Mobile in Wilkie’s room from Bernii. Photo – Kara Rosenlund for  The Design Files.

Wilkie and Courtney. Photo – Kara Rosenlund for  The Design Files.

A corner of the boys’ bedroom. The paper cut print on the wall was made for the family after their world travels by Emily Hogarth. Photo – Kara Rosenlund for  The Design Files.

The girls’ bedroom. ‘We wanted to take advantage of the high ceilings in this room and allow space to play, so we built bunk beds for the girls!’ tells Courtney. Bedding from Of The Sun. Lights from Dunlin. Rug from Tigmi Trading. Photo – Kara Rosenlund for  The Design Files.

Courtney Adamo with daughters Ivy and Marlow. Photo – Kara Rosenlund for  The Design Files.

The bathroom, which used to be the kitchen! Courtney wanted it to feel like an old bathroom, so she bought an old wooden hutch from Oyster Linen. The mirror came from a local op-shop. The fantastic tub is Victoria + Albert’s Cheshire Bathtub. Photo – Kara Rosenlund for  The Design Files.

Another corner of the boys’ bedroom. Photo – Kara Rosenlund for  The Design Files.

Bathroom details. Photo – Kara Rosenlund for  The Design Files.

The master bedroom. The bed is from Kalon Studios. The wall hanging was made by Courtney’s sister, sent all the way from Seattle. Art in the hallway by friend Jeff Kowatch. Photo – Kara Rosenlund for  The Design Files.

Lucy Feagins
21st of November 2018

Courtney Adamo and family have lived in this Bangalow home for just two months, but in that short space of time, have well-and-truly made it home. The idyllic location is a long way from London, the family’s previous home of 12 years, and yet somehow, it feels as if the Adamos were always destined to end up here.

Initially, the family had the hinterlands in mind, but Michael spotted this historic property in the small town of Bangalow, and persuaded Courtney to have a look. She explains ‘I walked into the house and felt at home immediately.’ The 120-year-old house provided a rich sense of history for the family to sink into, and set a distinctive aesthetic tone for the interiors.

Courtney describes how the traditional style of the property informed the renovations. ‘I wanted everything to feel like it’s always been this way…’ she explains. ‘I felt like I had to honour this old home, and do everything in keeping with the type of home it is.’ This meant retaining the original warm wood panelled walls, and introducing ‘simple, understated and timeless’ pieces, which reflect the family’s laid back aesthetic, while maintaining consistent with the era of the home

Courtney and Michael spent three months renovating the house prior to moving in, reconfiguring the small space to accommodate their tribe of seven. When the whole gang moved in, the house only had three bedrooms, so creative solutions were required to make everyone comfortable. A sunroom off the master bedroom became a small room for Wilkie, and an ensuite bathroom was squeezed in too. Courtney describes how ‘every square inch of space is used and enjoyed in our home. There is no quiet corner or room that doesn’t get used.’

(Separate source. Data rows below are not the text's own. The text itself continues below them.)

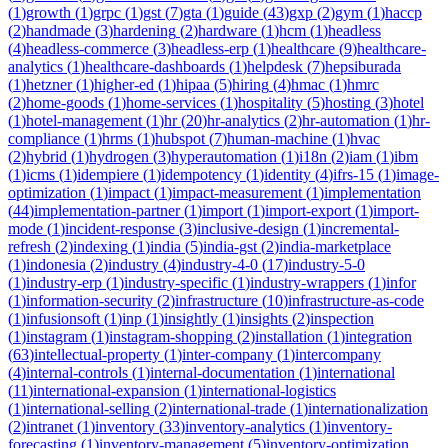
(
1
)
growth
(
1
)
grpc
(
1
)
gst
(
7
)
gta
(
1
)
guide
(
43
)
gxp
(
2
)
gym
(
1
)
haccp
(
2
)
handmade
(
3
)
hardening
(
2
)
hardware
(
1
)
hcm
(
1
)
headless
(
4
)
headless-commerce
(
3
)
headless-erp
(
1
)
healthcare
(
9
)
healthcare-
analytics
(
1
)
healthcare-dashboards
(
1
)
helpdesk
(
7
)
hepsiburada
(
1
)
hetzner
(
1
)
higher-ed
(
1
)
hipaa
(
5
)
hiring
(
4
)
hmac
(
1
)
hmrc
(
2
)
home-goods
(
1
)
home-services
(
1
)
hospitality
(
5
)
hosting
(
3
)
hotel
(
1
)
hotel-management
(
1
)
hr
(
20
)
hr-analytics
(
2
)
hr-automation
(
1
)
hr-
compliance
(
1
)
hrms
(
1
)
hubspot
(
7
)
human-machine
(
1
)
hvac
(
2
)
hybrid
(
1
)
hydrogen
(
3
)
hyperautomation
(
1
)
i18n
(
2
)
iam
(
1
)
ibm
(
1
)
icms
(
1
)
idempiere
(
1
)
idempotency
(
1
)
identity
(
4
)
ifrs-15
(
1
)
image-
optimization
(
1
)
impact
(
1
)
impact-measurement
(
1
)
implementation
(
44
)
implementation-partner
(
1
)
import
(
1
)
import-export
(
1
)
import-
mode
(
1
)
incident-response
(
3
)
inclusive-design
(
1
)
incremental-
refresh
(
2
)
indexing
(
1
)
india
(
5
)
india-gst
(
2
)
india-marketplace
(
1
)
indonesia
(
2
)
industry
(
4
)
industry-4-0
(
17
)
industry-5-0
(
1
)
industry-erp
(
1
)
industry-specific
(
1
)
industry-wrappers
(
1
)
infor
(
1
)
information-security
(
2
)
infrastructure
(
10
)
infrastructure-as-code
(
1
)
infusionsoft
(
1
)
inp
(
1
)
insightly
(
1
)
insights
(
2
)
inspection
(
1
)
instagram
(
1
)
instagram-shopping
(
2
)
installation
(
1
)
integration
(
63
)
intellectual-property
(
1
)
inter-company
(
1
)
intercompany
(
4
)
internal-controls
(
1
)
internal-documentation
(
1
)
international
(
11
)
international-expansion
(
1
)
international-logistics
(
1
)
international-selling
(
2
)
international-trade
(
1
)
internationalization
(
2
)
intranet
(
1
)
inventory
(
33
)
inventory-analytics
(
1
)
inventory-
forecasting
(
1
)
inventory-management
(
5
)
inventory-optimization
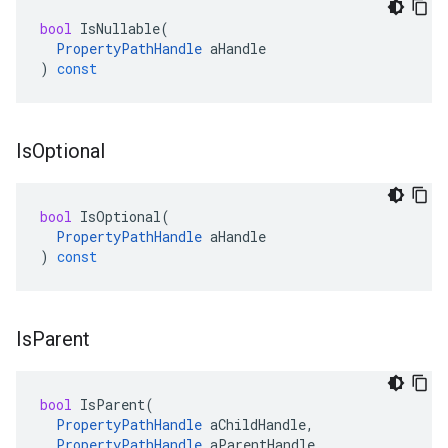
bool
IsNullable
(
PropertyPathHandle
aHandle
)
const
Is
Optional
bool
IsOptional
(
PropertyPathHandle
aHandle
)
const
Is
Parent
bool
IsParent
(
PropertyPathHandle
aChildHandle
,
PropertyPathHandle
aParentHandle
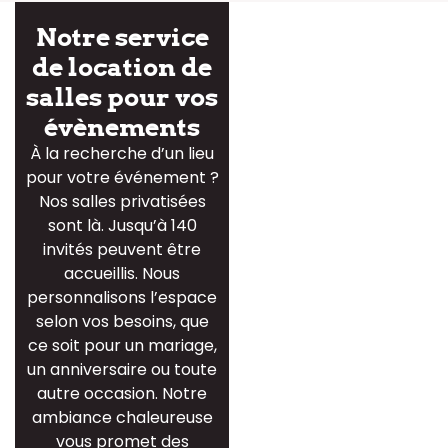
Notre service
de location de
salles pour vos
évènements
À la recherche d’un lieu
pour votre événement ?
Nos salles privatisées
sont là. Jusqu’à 140
invités peuvent être
accueillis. Nous
personnalisons l’espace
selon vos besoins, que
ce soit pour un mariage,
un anniversaire ou toute
autre occasion. Notre
ambiance chaleureuse
vous promet des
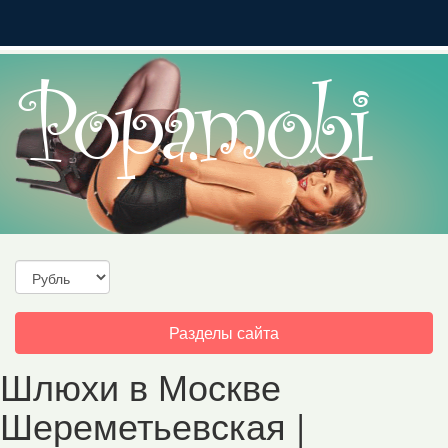
Toggle
Разделы сайта
navigation
Шлюхи в Москве
Шереметьевская |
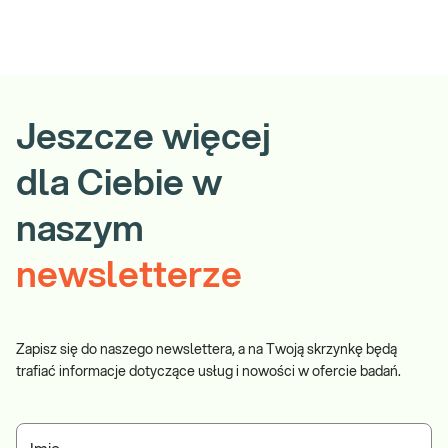
Jeszcze więcej
dla Ciebie w
naszym
newsletterze
Zapisz się do naszego newslettera, a na Twoją skrzynkę będą
trafiać informacje dotyczące usług i nowości w ofercie badań.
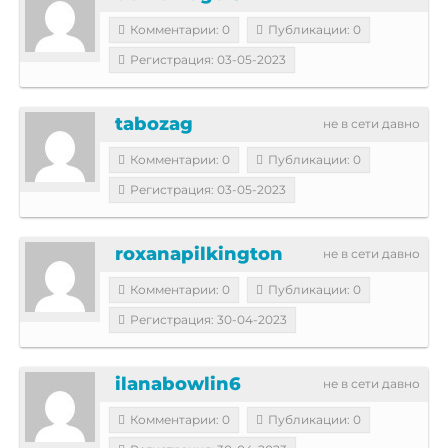
Комментарии: 0
Публикации: 0
Регистрация: 03-05-2023
tabozag
не в сети давно
Комментарии: 0
Публикации: 0
Регистрация: 03-05-2023
roxanapilkington
не в сети давно
Комментарии: 0
Публикации: 0
Регистрация: 30-04-2023
ilanabowlin6
не в сети давно
Комментарии: 0
Публикации: 0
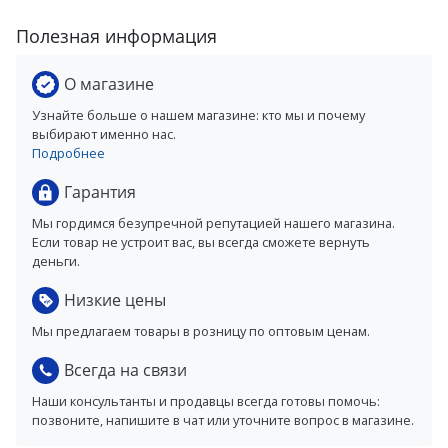
Полезная информация
О магазине
Узнайте больше о нашем магазине: кто мы и почему
выбирают именно нас.
Подробнее
Гарантия
Мы гордимся безупречной репутацией нашего магазина.
Если товар не устроит вас, вы всегда сможете вернуть
деньги.
Низкие цены
Мы предлагаем товары в розницу по оптовым ценам.
Всегда на связи
Наши консультанты и продавцы всегда готовы помочь:
позвоните, напишите в чат или уточните вопрос в магазине.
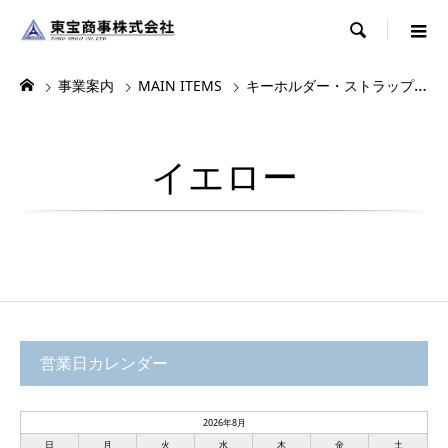

事業案内
MAIN ITEMS
キーホルダー・ストラップ・根付
イエロー
営業日カレンダー
2026年8月
日
月
火
水
木
金
土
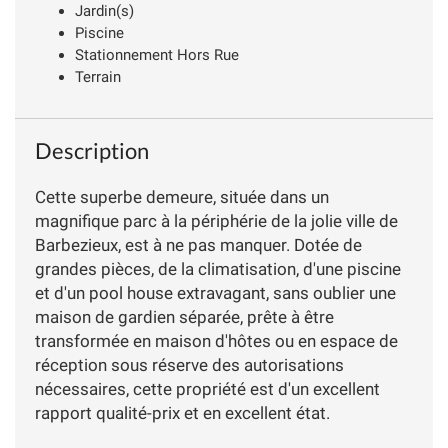
Jardin(s)
Piscine
Stationnement Hors Rue
Terrain
Description
Cette superbe demeure, située dans un
magnifique parc à la périphérie de la jolie ville de
Barbezieux, est à ne pas manquer. Dotée de
grandes pièces, de la climatisation, d'une piscine
et d'un pool house extravagant, sans oublier une
maison de gardien séparée, prête à être
transformée en maison d'hôtes ou en espace de
réception sous réserve des autorisations
nécessaires, cette propriété est d'un excellent
rapport qualité-prix et en excellent état.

The kitchen is the heart of the home, and everyone’s favourite room of the house. They family splurged on ‘our dream range cooker and the pretty fridge’, completing the space with marble benches and brass taps.

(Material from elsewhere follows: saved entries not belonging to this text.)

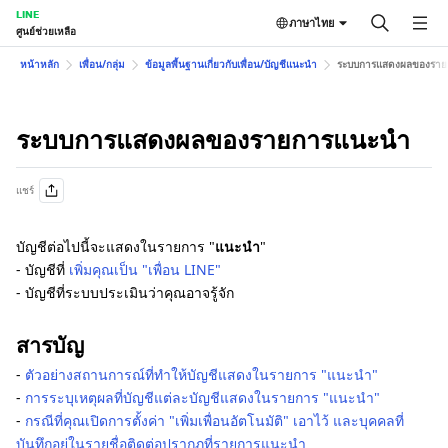
LINE
ภาษาไทย
ศูนย์ช่วยเหลือ
หน้าหลัก
เพื่อน/กลุ่ม
ข้อมูลพื้นฐานเกี่ยวกับเพื่อน/บัญชีแนะนำ
ระบบการแสดงผลของรา
ระบบการแสดงผลของรายการแนะนำ
แชร์
บัญชีต่อไปนี้จะแสดงในรายการ "
แนะนำ
"
- บัญชีที่
เพิ่มคุณเป็น "เพื่อน LINE"
- บัญชีที่ระบบประเมินว่าคุณอาจรู้จัก
สารบัญ
-
ตัวอย่างสถานการณ์ที่ทำให้บัญชีแสดงในรายการ "แนะนำ"
-
การระบุเหตุผลที่บัญชีแต่ละบัญชีแสดงในรายการ "แนะนำ"
-
กรณีที่คุณเปิดการตั้งค่า "เพิ่มเพื่อนอัตโนมัติ" เอาไว้ และบุคคลที่
บันทึกอยู่ในรายชื่อติดต่อปรากฏที่รายการแนะนำ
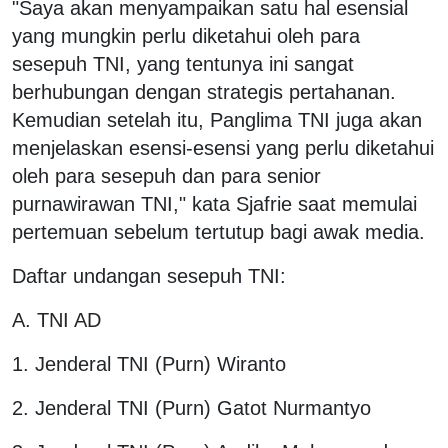
"Saya akan menyampaikan satu hal esensial
yang mungkin perlu diketahui oleh para
sesepuh TNI, yang tentunya ini sangat
berhubungan dengan strategis pertahanan.
Kemudian setelah itu, Panglima TNI juga akan
menjelaskan esensi-esensi yang perlu diketahui
oleh para sesepuh dan para senior
purnawirawan TNI," kata Sjafrie saat memulai
pertemuan sebelum tertutup bagi awak media.
Daftar undangan sesepuh TNI:
A. TNI AD
1. Jenderal TNI (Purn) Wiranto
2. ⁠Jenderal TNI (Purn) Gatot Nurmantyo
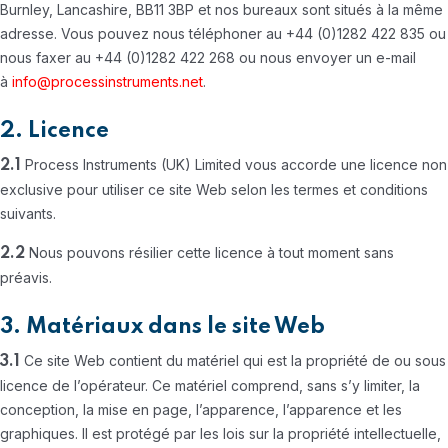
Burnley, Lancashire, BB11 3BP et nos bureaux sont situés à la même
adresse. Vous pouvez nous téléphoner au +44 (0)1282 422 835 ou
nous faxer au +44 (0)1282 422 268 ou nous envoyer un e-mail
à
info@processinstruments.net
.
2. Licence
Process Instruments (UK) Limited vous accorde une licence non
2.1
exclusive pour utiliser ce site Web selon les termes et conditions
suivants.
Nous pouvons résilier cette licence à tout moment sans
2.2
préavis.
3. Matériaux dans le site Web
Ce site Web contient du matériel qui est la propriété de ou sous
3.1
licence de l’opérateur. Ce matériel comprend, sans s’y limiter, la
conception, la mise en page, l’apparence, l’apparence et les
graphiques. Il est protégé par les lois sur la propriété intellectuelle,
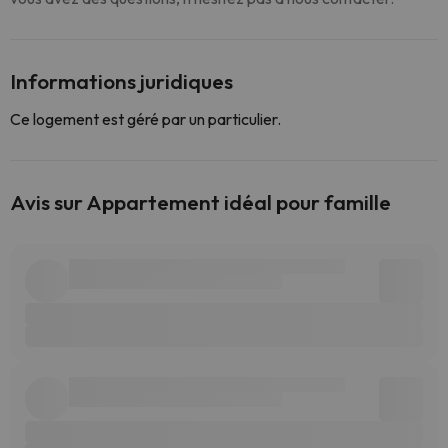
Informations juridiques
Ce logement est géré par un particulier.
Avis sur Appartement idéal pour famille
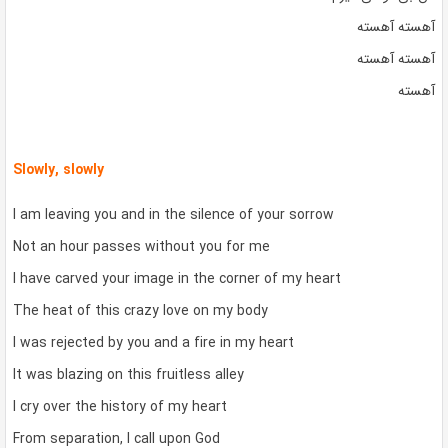
آهسته آهسته
آهسته آهسته
آهسته
Slowly, slowly
I am leaving you and in the silence of your sorrow
Not an hour passes without you for me
I have carved your image in the corner of my heart
The heat of this crazy love on my body
I was rejected by you and a fire in my heart
It was blazing on this fruitless alley
I cry over the history of my heart
From separation, I call upon God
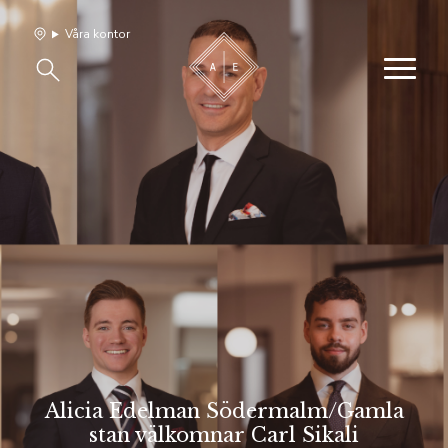
Våra kontor
Våra hem
Sälj med oss
Bevakning
Franchise
Om oss
Vårt team
Alicia Edelman Södermalm/Gamla
stan välkomnar Carl Sikali
Jobba med oss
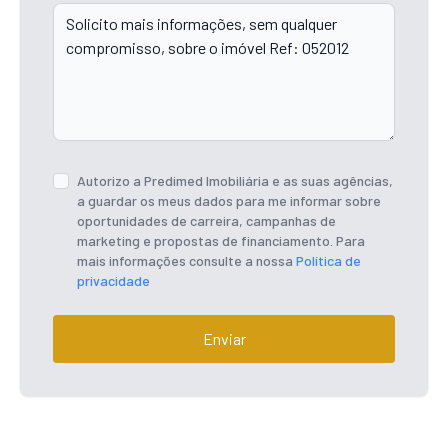
Autorizo a Predimed Imobiliária e as suas agências,
a guardar os meus dados para me informar sobre
oportunidades de carreira, campanhas de
marketing e propostas de financiamento. Para
mais informações consulte a nossa
Política de
privacidade
Enviar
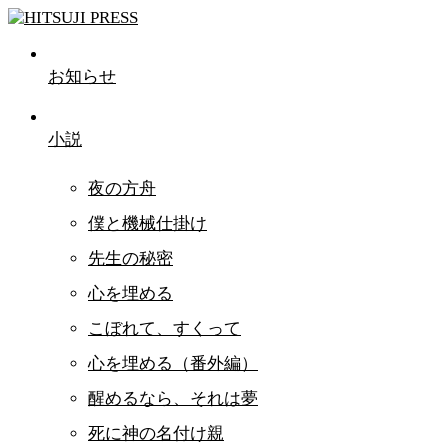
お知らせ
小説
夜の方舟
僕と機械仕掛け
先生の秘密
心を埋める
こぼれて、すくって
心を埋める（番外編）
醒めるなら、それは夢
死に神の名付け親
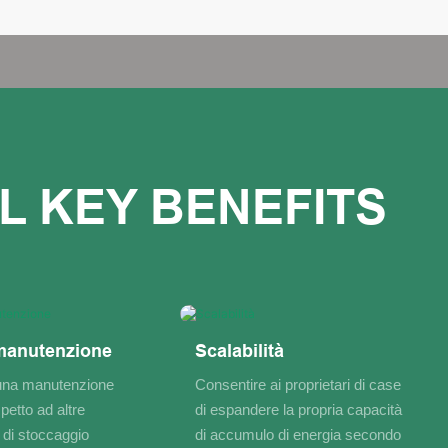
manutenzione
Scalabilità
una manutenzione
Consentire ai proprietari di case
petto ad altre
di espandere la propria capacità
 di stoccaggio
di accumulo di energia secondo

The original panelled walls and warm wooden floors provide a rich backdrop for more colourful kids accessories and quirky details. Courtney outlines that she is ‘quite minim al when it comes to interiors… and increasingly more so the older I get.’ This minimalism is partly born of practicality (the family shed the majority of their belongings when migrating from the UK) but is also informed by a desire to live simply and meaningfully. Courtney’s approach is to buy ‘only what we need, will last, and look good forever.’ She also astutely notes, ‘the fewer things you have, the fewer things to tidy!’

This Bangalow House is a dream come true for Courtney and her family. She enthuses, ‘this magical little corner of the world is so dreamy, and I pinch myself every day that we live here.’